Add bytes/remove unicode from the data model.

author: Georg Brandl <georg@python.org> 2007-08-31 16:41:12 (GMT)
committer: Georg Brandl <georg@python.org> 2007-08-31 16:41:12 (GMT)
commit: dcc56f8bf668965ef5f3cfe2fd6a07b7b84b08a8 (patch)
tree: 5e0dcd6178f9f1fb626f406cb580fbe3e47efd7c /Doc
parent: 85eb8c103c9e460917911b43c6be302c30d75efb (diff)

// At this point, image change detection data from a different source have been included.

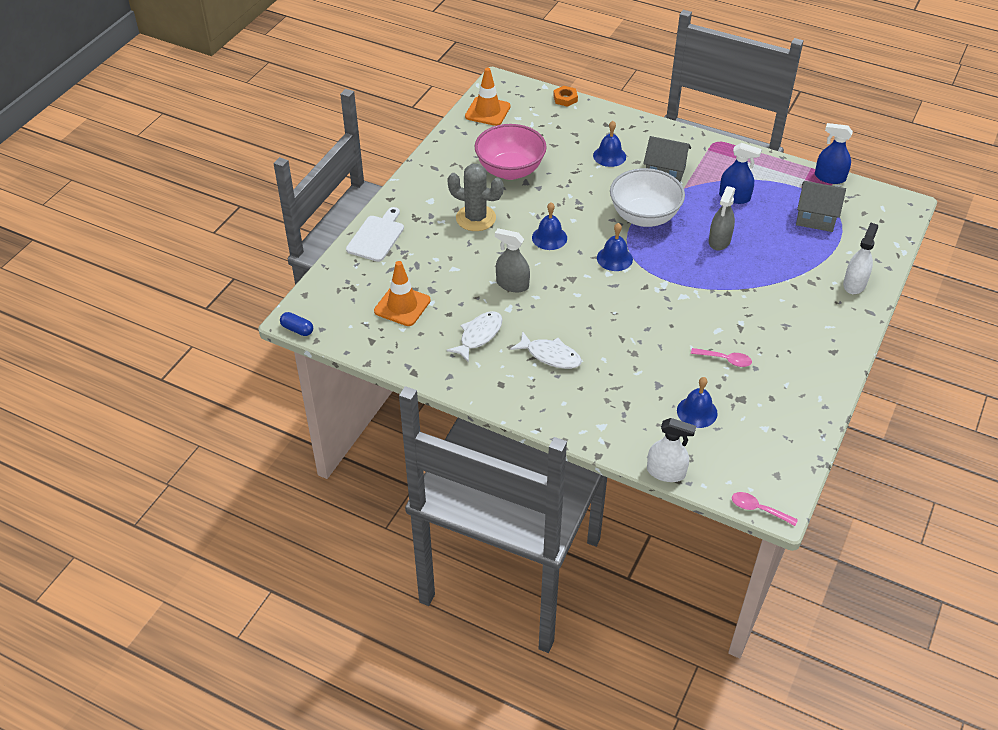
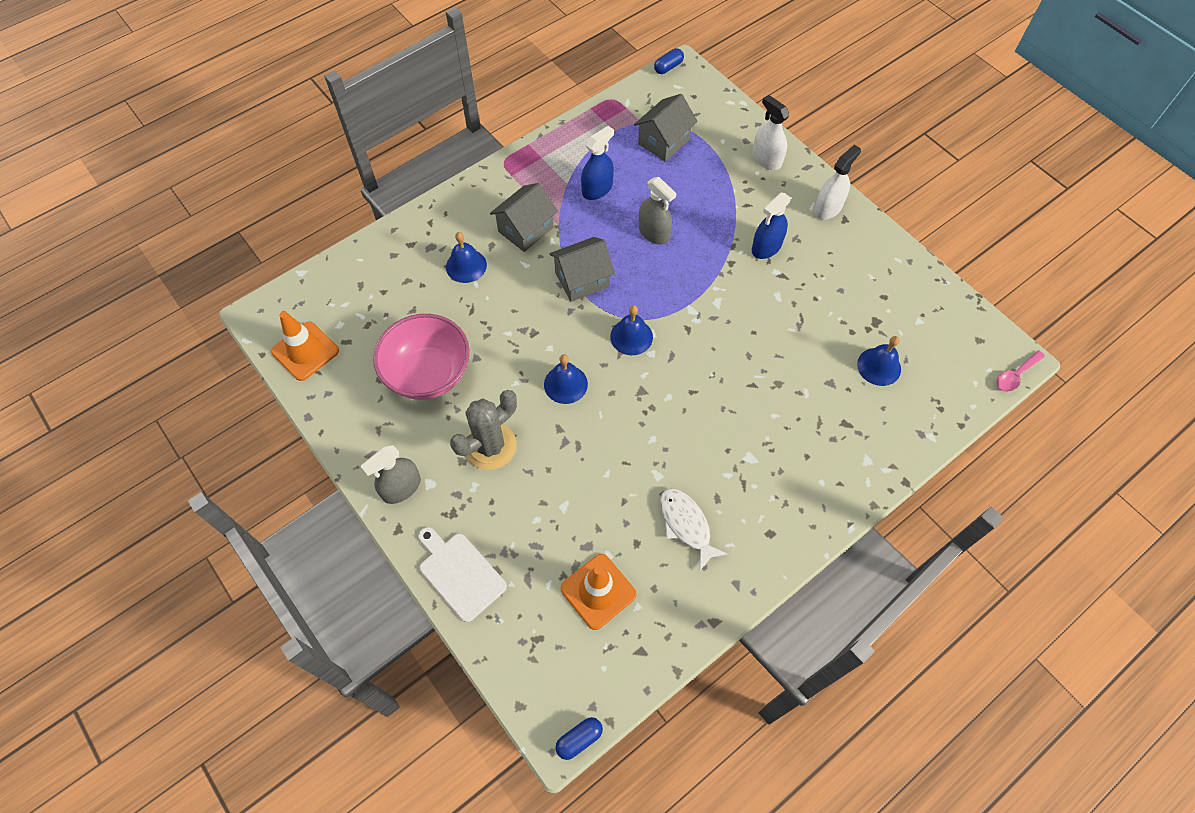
camera: 65 degrees left, 15 degrees up
(512, 284) = (621, 455): grey spray bottle -> grey spray bottle (401, 488)
(550, 356) = (748, 464): white fish -> none
(565, 98) = (338, 262): orange nut -> none
(644, 216) = (582, 280): white bowl -> grey house
(666, 472) = (947, 430): white spray bottle -> white spray bottle (828, 208)
(725, 360) = (820, 309): pink spoon -> none
(830, 177) = (613, 102): blue spray bottle -> blue spray bottle (766, 247)
(898, 196) = (668, 67): none -> blue capsule

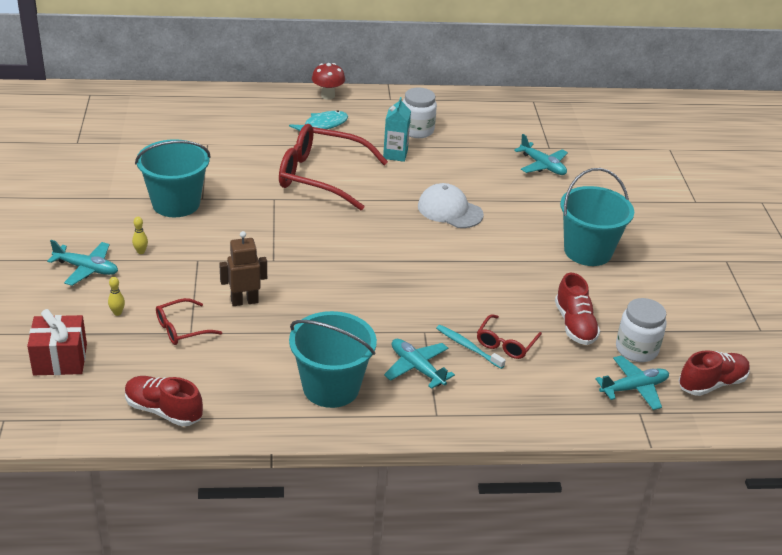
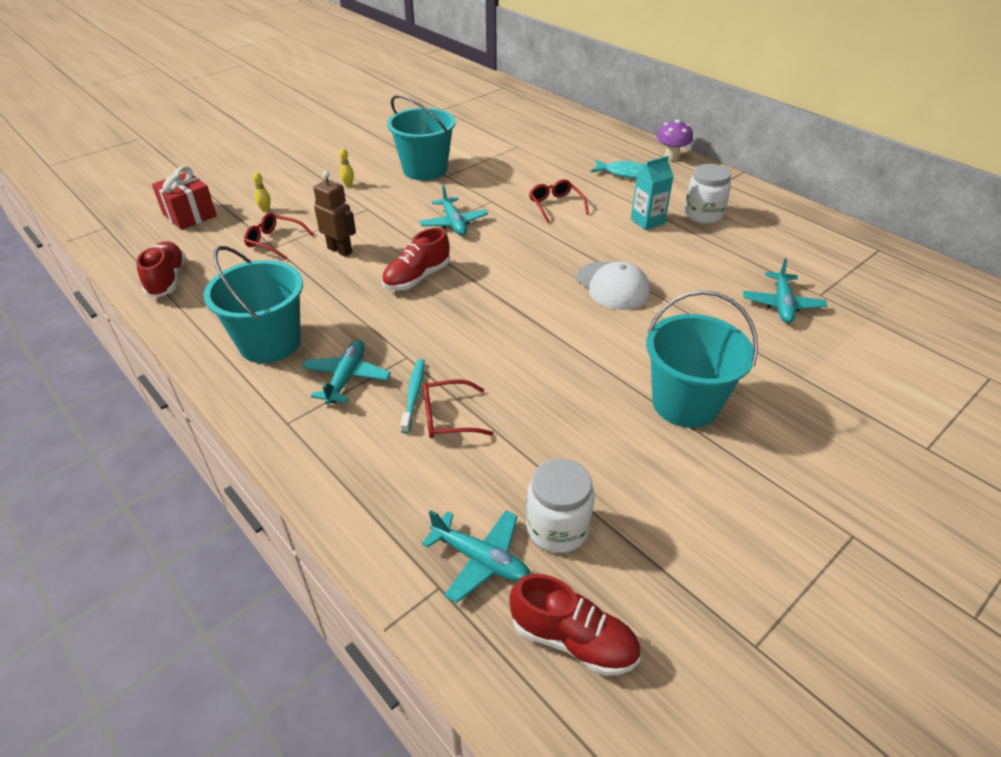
camera: 55 degrees right, 5 degrees up
(86, 269) = (303, 177): turquoise plane -> turquoise plane (454, 223)
(322, 176) = (556, 205): red glasses -> red glasses, size x0.48
(327, 96) = (671, 157): red mushroom -> purple mushroom
(450, 210) = (612, 286): white cap -> white cap turned 150 degrees clockwise
(574, 325) = (540, 454): red shoe -> red shoe (417, 278)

download: cpython-dcc56f8bf668965ef5f3cfe2fd6a07b7b84b08a8.zip
cpython-dcc56f8bf668965ef5f3cfe2fd6a07b7b84b08a8.tar.gz
cpython-dcc56f8bf668965ef5f3cfe2fd6a07b7b84b08a8.tar.bz2
1 files changed, 36 insertions, 64 deletions
diff --git a/Doc/reference/datamodel.rst b/Doc/reference/datamodel.rst
index c2d3aee..6f6f42c 100644
--- a/Doc/reference/datamodel.rst
+++ b/Doc/reference/datamodel.rst
@@ -289,52 +289,21 @@ Sequences
          .. index::
             builtin: chr
             builtin: ord
-            object: string
-            single: character
-            single: byte
-            single: ASCII@ASCII
-
-         The items of a string are characters.  There is no separate character type; a
-         character is represented by a string of one item. Characters represent (at
-         least) 8-bit bytes.  The built-in functions :func:`chr` and :func:`ord` convert
-         between characters and nonnegative integers representing the byte values.  Bytes
-         with the values 0-127 usually represent the corresponding ASCII values, but the
-         interpretation of values is up to the program.  The string data type is also
-         used to represent arrays of bytes, e.g., to hold data read from a file.
-
-         .. index::
-            single: ASCII@ASCII
-            single: EBCDIC
-            single: character set
-            pair: string; comparison
-            builtin: chr
-            builtin: ord
-
-         (On systems whose native character set is not ASCII, strings may use EBCDIC in
-         their internal representation, provided the functions :func:`chr` and
-         :func:`ord` implement a mapping between ASCII and EBCDIC, and string comparison
-         preserves the ASCII order. Or perhaps someone can propose a better rule?)
-
-      Unicode
-         .. index::
-            builtin: unichr
-            builtin: ord
-            builtin: unicode
-            object: unicode
+            builtin: str
             single: character
             single: integer
             single: Unicode
 
-         The items of a Unicode object are Unicode code units.  A Unicode code unit is
-         represented by a Unicode object of one item and can hold either a 16-bit or
-         32-bit value representing a Unicode ordinal (the maximum value for the ordinal
-         is given in ``sys.maxunicode``, and depends on how Python is configured at
-         compile time).  Surrogate pairs may be present in the Unicode object, and will
-         be reported as two separate items.  The built-in functions :func:`unichr` and
-         :func:`ord` convert between code units and nonnegative integers representing the
-         Unicode ordinals as defined in the Unicode Standard 3.0. Conversion from and to
-         other encodings are possible through the Unicode method :meth:`encode` and the
-         built-in function :func:`unicode`.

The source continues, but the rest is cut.